Lantern goes beyond clinical benchmarks by asking patients directly how they feel at different intervals following treatment. When recovery falls behind expectations, Lantern’s clinical team steps in before problems lead to complications, avoidable readmissions or prolonged suffering.

It creates a more responsive care experience, one built around real patient needs rather than assumptions based solely on claims data.

How PROs Benefit Plan Sponsors

For employers and plan sponsors, PROs provide stronger evidence of Centers of Excellence quality.

Cost savings and utilization data remain important, but they don’t fully demonstrate whether care improves health outcomes. PROs add a deeper layer of accountability by showing measurable quality-of-life improvements alongside financial performance.

They also support:

  • National Committee for Quality Assurance (NCQA) accreditation alignment
  • Centers for Medicare & Medicaid Services quality incentive benchmarks
  • Stronger plan performance reporting
  • More transparent evaluation of specialty care partners

With PRO data, plan sponsors gain evidence that their healthcare investments are delivering meaningful results, not simply reducing claims spend.

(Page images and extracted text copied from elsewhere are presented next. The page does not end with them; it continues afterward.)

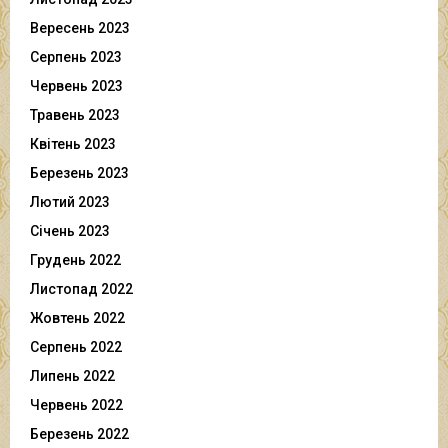
Вересень 2023
Серпень 2023
Червень 2023
Травень 2023
Квітень 2023
Березень 2023
Лютий 2023
Січень 2023
Грудень 2022
Листопад 2022
Жовтень 2022
Серпень 2022
Липень 2022
Червень 2022
Березень 2022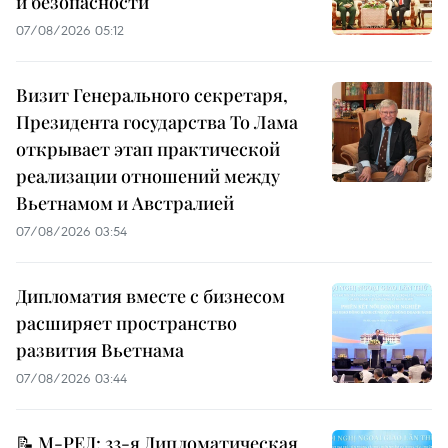
и безопасности
07/08/2026 05:12
Визит Генерального секретаря,
Президента государства То Лама
открывает этап практической
реализации отношений между
Вьетнамом и Австралией
07/08/2026 03:54
Дипломатия вместе с бизнесом
расширяет пространство
развития Вьетнама
07/08/2026 03:44
📝 М-РЕД: 33-я Дипломатическая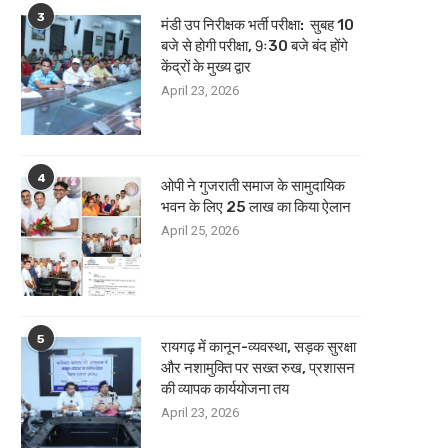
3
मंडी उप निरीक्षक भर्ती परीक्षा: सुबह 10
बजे से होगी परीक्षा, 9ः30 बजे बंद होंगे
केंद्रों के मुख्य द्वार
April 23, 2026
4
ओपी ने गुजराती समाज के सामुदायिक
भवन के लिए 25 लाख का किया ऐलान
April 25, 2026
5
रायगढ़ में कानून-व्यवस्था, सड़क सुरक्षा
और नशामुक्ति पर सख्त रुख, प्रशासन
की व्यापक कार्ययोजना तय
April 23, 2026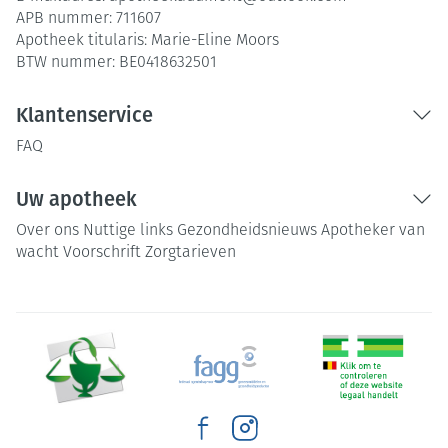
APB nummer:
711607
Apotheek titularis:
Marie-Eline Moors
BTW nummer:
BE0418632501
Klantenservice
FAQ
Uw apotheek
Over ons
Nuttige links
Gezondheidsnieuws
Apotheker van
wacht
Voorschrift
Zorgtarieven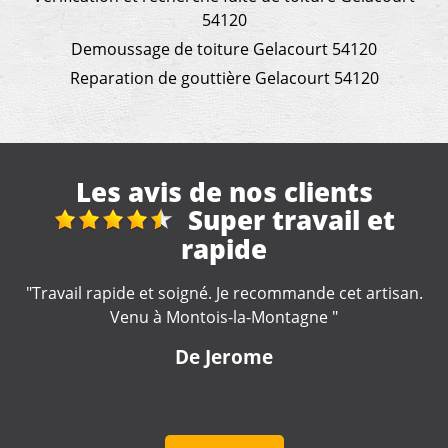
54120
Demoussage de toiture Gelacourt 54120
Reparation de gouttière Gelacourt 54120
Les avis de nos clients
travaux de toiture et
démoussage
.
"Des conseils pertinents, un métier manifestement bien
appris. Un tarif convenable et une intervention rapide.
Merci beaucoup"
De Pierre-Yves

Strengthening Lantern’s Network Quality

PROs also improve Lantern’s ability to maintain a high-performing specialist network.

Claims data can miss underperforming physicians entirely. A surgeon may have no recorded complications, yet still generate consistently poor patient recovery outcomes. Only PRO data can uncover that gap.

Lantern benchmarks every surgeon in its network against published clinical standards and compares patient-reported recovery outcomes across providers. That data feeds directly into Lantern’s continuous network improvement process, helping to identify which physicians consistently deliver better real-world results.

“It’s estimated that somewhere between 5 and 20% of physicians account for between 70 and 80% of adverse outcomes,” Tibbels says.

By surfacing those patterns earlier, Lantern can refine its network based not just on procedural success, but on actual patient recovery.

Measuring What Matters Most

Healthcare quality improves when providers measure outcomes that reflect real patient experiences.

A successful surgery not only avoids complications, but restores mobility, reduces pain and helps people return to their lives. By integrating patient-reported outcomes into every layer of our care model, Lantern captures what traditional systems overlook.